Y faltan sorpresas porque inesperado es, tan al final, un guiso de perrechicos, la delicada y diminuta seta de primavera. La razón es que se presenta con una sabrosa salsa de manitas, pedazos de papada de ibérico y yema curada. Un pedazo de guiso que mejora a los mismísimos perrechicos y quizá la mejor receta que he probado con ellos.
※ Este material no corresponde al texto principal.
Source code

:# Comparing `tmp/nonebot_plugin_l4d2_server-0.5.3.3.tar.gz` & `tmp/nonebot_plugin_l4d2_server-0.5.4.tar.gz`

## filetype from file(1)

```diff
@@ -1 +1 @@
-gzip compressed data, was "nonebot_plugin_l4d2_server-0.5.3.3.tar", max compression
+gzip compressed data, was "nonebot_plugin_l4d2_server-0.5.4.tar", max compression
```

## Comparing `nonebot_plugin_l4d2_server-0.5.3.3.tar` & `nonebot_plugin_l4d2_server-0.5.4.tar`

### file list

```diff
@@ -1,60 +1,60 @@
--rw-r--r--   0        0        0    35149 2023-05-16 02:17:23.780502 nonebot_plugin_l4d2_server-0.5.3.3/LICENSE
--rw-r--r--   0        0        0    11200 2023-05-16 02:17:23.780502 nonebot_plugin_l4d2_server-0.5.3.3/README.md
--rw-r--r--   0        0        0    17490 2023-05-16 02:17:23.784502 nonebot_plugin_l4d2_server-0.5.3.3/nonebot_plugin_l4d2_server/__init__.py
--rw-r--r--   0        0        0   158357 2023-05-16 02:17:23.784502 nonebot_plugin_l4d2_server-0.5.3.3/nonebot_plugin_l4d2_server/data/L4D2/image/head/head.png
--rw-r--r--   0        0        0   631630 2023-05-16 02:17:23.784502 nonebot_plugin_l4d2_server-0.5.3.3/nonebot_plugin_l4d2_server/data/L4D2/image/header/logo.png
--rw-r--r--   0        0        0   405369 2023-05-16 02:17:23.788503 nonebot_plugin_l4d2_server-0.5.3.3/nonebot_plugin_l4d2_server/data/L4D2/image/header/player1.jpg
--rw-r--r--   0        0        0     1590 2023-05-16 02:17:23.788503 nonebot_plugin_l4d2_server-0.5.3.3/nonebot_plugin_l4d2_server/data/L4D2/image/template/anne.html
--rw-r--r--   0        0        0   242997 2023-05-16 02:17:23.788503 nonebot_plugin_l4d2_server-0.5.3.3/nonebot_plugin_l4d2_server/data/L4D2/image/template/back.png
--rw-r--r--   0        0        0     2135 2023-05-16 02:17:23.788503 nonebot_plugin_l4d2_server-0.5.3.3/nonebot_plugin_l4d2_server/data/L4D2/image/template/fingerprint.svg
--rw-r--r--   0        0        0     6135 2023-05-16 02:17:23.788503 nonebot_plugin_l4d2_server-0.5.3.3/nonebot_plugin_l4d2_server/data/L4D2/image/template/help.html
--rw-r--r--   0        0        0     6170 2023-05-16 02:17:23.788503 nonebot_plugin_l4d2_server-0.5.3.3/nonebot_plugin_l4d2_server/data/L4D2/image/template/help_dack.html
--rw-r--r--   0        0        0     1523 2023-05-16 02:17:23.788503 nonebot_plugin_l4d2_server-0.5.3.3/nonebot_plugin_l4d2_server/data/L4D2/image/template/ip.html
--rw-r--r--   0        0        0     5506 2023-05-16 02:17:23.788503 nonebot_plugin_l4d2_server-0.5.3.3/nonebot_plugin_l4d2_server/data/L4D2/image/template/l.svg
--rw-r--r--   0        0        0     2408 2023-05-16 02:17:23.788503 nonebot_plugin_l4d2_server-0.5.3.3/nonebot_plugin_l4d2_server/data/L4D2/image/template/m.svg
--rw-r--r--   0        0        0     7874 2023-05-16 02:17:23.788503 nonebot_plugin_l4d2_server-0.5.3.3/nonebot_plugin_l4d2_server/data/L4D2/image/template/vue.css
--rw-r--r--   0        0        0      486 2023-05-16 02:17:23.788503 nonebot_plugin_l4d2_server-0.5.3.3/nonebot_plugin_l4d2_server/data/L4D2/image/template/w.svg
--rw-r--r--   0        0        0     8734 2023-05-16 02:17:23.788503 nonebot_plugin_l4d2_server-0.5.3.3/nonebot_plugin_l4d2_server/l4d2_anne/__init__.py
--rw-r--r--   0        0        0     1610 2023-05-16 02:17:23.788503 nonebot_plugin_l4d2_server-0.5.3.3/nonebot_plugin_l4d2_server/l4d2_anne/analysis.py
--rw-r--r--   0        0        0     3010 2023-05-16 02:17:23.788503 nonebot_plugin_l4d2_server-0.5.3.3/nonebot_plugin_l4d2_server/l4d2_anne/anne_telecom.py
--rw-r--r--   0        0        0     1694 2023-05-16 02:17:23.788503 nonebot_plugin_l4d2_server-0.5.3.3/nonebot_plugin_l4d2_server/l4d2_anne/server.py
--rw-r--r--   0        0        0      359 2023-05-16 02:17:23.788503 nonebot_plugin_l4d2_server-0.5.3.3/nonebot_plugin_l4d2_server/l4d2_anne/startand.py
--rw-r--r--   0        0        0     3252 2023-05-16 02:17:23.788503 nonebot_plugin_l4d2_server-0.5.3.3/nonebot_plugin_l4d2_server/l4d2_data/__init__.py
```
Hay algo que no cambia aunque sea primavera y es el maravilloso cochinillo asado en horno de leña con su piel lacada porque es el plato que los duvuelve a la tierra y a los orígenes, recordándoles que todo comenzó en un humilde asador. La receta parece corresponderles con una sabiduría de generaciones. Todo es auténtico y antiguo, pero mucho mejor. He visto a amigos judíos y a otros que dicen no comer cerdo rendirse ante esta exquisitez. Ahora la ponen con una deliciosa lechuga que le da frescor, pero le pongan lo que le pongan resulta inolvidable.
No les voy a contar la puesta en escena de los postres para que les sorprenda su magia, pero sí de la calidad de estos. Son un floral helado de lavanda con un poco de chocolate salado y crujiente de miel, un belllo y espectacular kumquat al Grand Marnier que es un sofisticado y perfecto trampantojo hecho de mousse de naranja y relleno con candy al Grand Marnier.
Por si fuera poco, un Gin Fizz de lima y enebro a base de sorbete de limón, y crujiente de naranja y un espectacular final lleno de intensidad, porque es una bomba de chocolate especiada que a la fiereza del cacao añade la intensidad oriental del ras al hanout.
Estamos ante un restaurante único y eso que el panorama madrileño está este año como jamás había estado, con los chefs dos (y tres) estrellas más ambiciosos y maduros que nunca. Aún así, he de decirles que si unimos la comida, el servicio, la puesta en escena, la magnificencia del local y la bellísima y vitalista decoración, este es para mi el restaurante diez, el más completo de Madrid y de cientos de otros lugares.